Dans un futur proche, l’astronaute Roy McBride est envoyé en mission aux confins de notre univers pour retrouver la trace de son père disparu depuis des années à la recherche de vie extraterrestre.
La filmographie de James Gray peut se diviser en chapitres. Ses trois premiers films (Little Odessa (1994), The Yards (2000) et La nuit nous appartient (2007)) se penchaient sur des relations fraternelles conflictuelles dans les bas-fonds new-yorkais sur une trame de film policier. Les deux suivants (Two Lovers (2008) et The Immigrant (2013)) mettaient en scène des triangles amoureux comme des tragédies grecques, un homme pris entre deux femmes pour le premier, l’inverse pour le second. Et depuis sa dernière œuvre en date, The Lost City of Z (2017), Gray sort de sa ville natale pour proposer des films en apparence d’aventure traitant de l’obsession et de la paternité. Les cadres sont cependant radicalement différents, The Lost City of Z se déroule au XXème siècle et suit un explorateur (ici le père) qui entraînera son fils dans sa quête folle ; tandis que ce nouveau film, Ad Astra prend le point de vue du fils laissé à l’abandon toute sa vie et qui voit dans cette mission l’opportunité de faire face à ses démons. La mise en scène de James Gray reste intacte, derrière quelques sublimes scènes d’actions flamboyantes, la sobriété de son cinéma apparaît dans son refus du trop grandiose. Pas de planète mystérieuse, pas d’enjeux d’envergure mondiale, un cadre pré-réaliste, imaginant la colonisation spatiale telle qu’elle le sera dans quelques dizaines d’années. L’on embarque dans des fusées comme dans des avions, la lune est colonisée par les marques et l’industrie, tout ici nous montre le devenir de l’être humain avec un sentiment fou d’exactitude. La conquête spatiale ne passe pas par la découverte mais la colonisation de l’univers, l’humanité va s’étendre de planètes en planètes jusqu’à envahir le cosmos, dévorer les mondes qui nous entourent.
Et comme dans The Lost City of Z, les explorateurs érigés en héros sont démythifiés, ils ont des failles propres à chaque individu. Le choix de Brad Pitt se révèle alors une évidence, une figure de l’héroïsme hollywoodien ici humanisé, capable de ressentir la peur ou la solitude.
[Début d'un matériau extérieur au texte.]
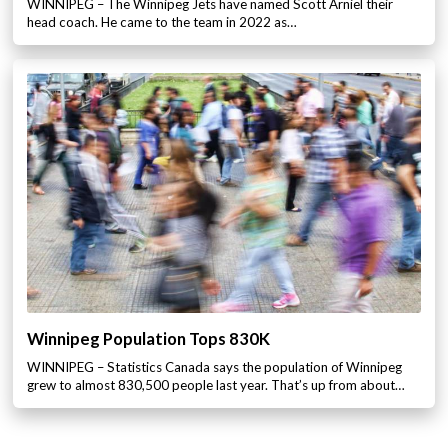
WINNIPEG – The Winnipeg Jets have named Scott Arniel their
head coach. He came to the team in 2022 as…
Winnipeg Population Tops 830K
WINNIPEG – Statistics Canada says the population of Winnipeg
grew to almost 830,500 people last year. That’s up from about…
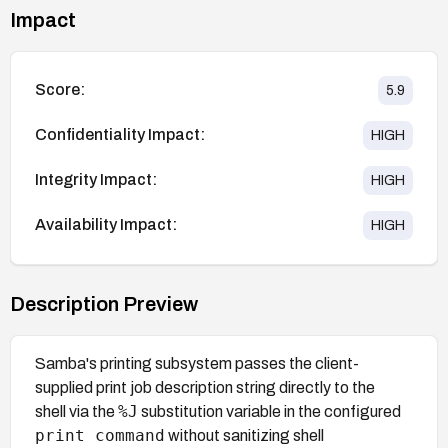
Impact
Score:
5.9
Confidentiality Impact:
HIGH
Integrity Impact:
HIGH
Availability Impact:
HIGH
Description Preview
Samba's printing subsystem passes the client-
supplied print job description string directly to the
%J
shell via the
substitution variable in the configured
print command
without sanitizing shell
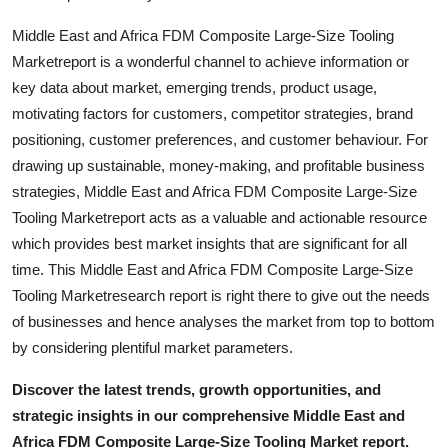
Middle East and Africa FDM Composite Large-Size Tooling
Marketreport is a wonderful channel to achieve information or
key data about market, emerging trends, product usage,
motivating factors for customers, competitor strategies, brand
positioning, customer preferences, and customer behaviour. For
drawing up sustainable, money-making, and profitable business
strategies, Middle East and Africa FDM Composite Large-Size
Tooling Marketreport acts as a valuable and actionable resource
which provides best market insights that are significant for all
time. This Middle East and Africa FDM Composite Large-Size
Tooling Marketresearch report is right there to give out the needs
of businesses and hence analyses the market from top to bottom
by considering plentiful market parameters.
Discover the latest trends, growth opportunities, and
strategic insights in our comprehensive Middle East and
Africa FDM Composite Large-Size Tooling Market report.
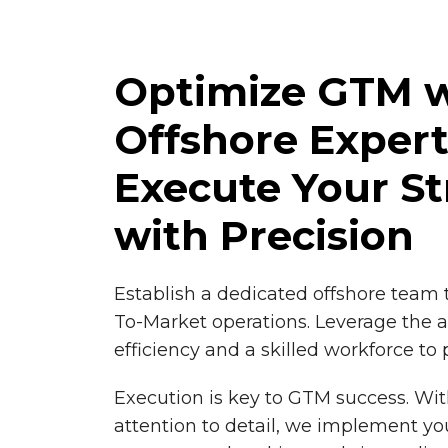
Optimize GTM w
Offshore Exper
Execute Your St
with Precision
Establish a dedicated offshore team 
To-Market operations. Leverage the a
efficiency and a skilled workforce to
Execution is key to GTM success. Wit
attention to detail, we implement yo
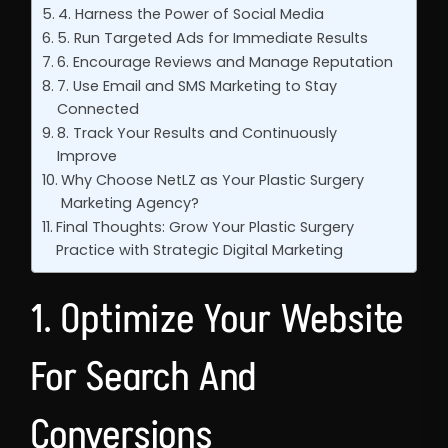
4. Harness the Power of Social Media
5. Run Targeted Ads for Immediate Results
6. Encourage Reviews and Manage Reputation
7. Use Email and SMS Marketing to Stay
Connected
8. Track Your Results and Continuously
Improve
Why Choose NetLZ as Your Plastic Surgery
Marketing Agency?
Final Thoughts: Grow Your Plastic Surgery
Practice with Strategic Digital Marketing
1. Optimize Your Website
For Search And
Conversions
Son rôle est presque l’exact opposé de celui qu’il tient dans le dernier Tarantino, d’un côté un cascadeur tout puissant, sorte de super-héros capable de surpasser le réel (en gagnant face à Bruce Lee), et de l’autre un homme banal, touché émotionnellement et mentalement par son aventure pour enfin réaliser qu’à trop voyager dans les étoiles l’on en oublie sa place sur Terre. C’est dans la seconde partie de son film que Gray, conscient de son incursion dans le genre de la science-fiction, questionne le rôle de l’astronaute et comment son refus du sociable (due évidemment à son travail chronophage) l’amène vers la solitude. Impossible de revenir d’une mission sans être affecté par l’emprisonnement que procure le vide spatial. Une solitude de l’individu qui renvoie à la solitude de l’humanité dans l’univers, les raisons du départ de son père.
Comme son précédent film, Ad Astra est une œuvre très intimiste dans un cadre épique d’aventure. Les liens familiaux sont plus importants que l’espace, la soif obsessionnel d’un homme se répercute sur sa filiation, et la recherche de l’inconnu doit se faire non pas dans les étoiles mais dans les sentiments des hommes.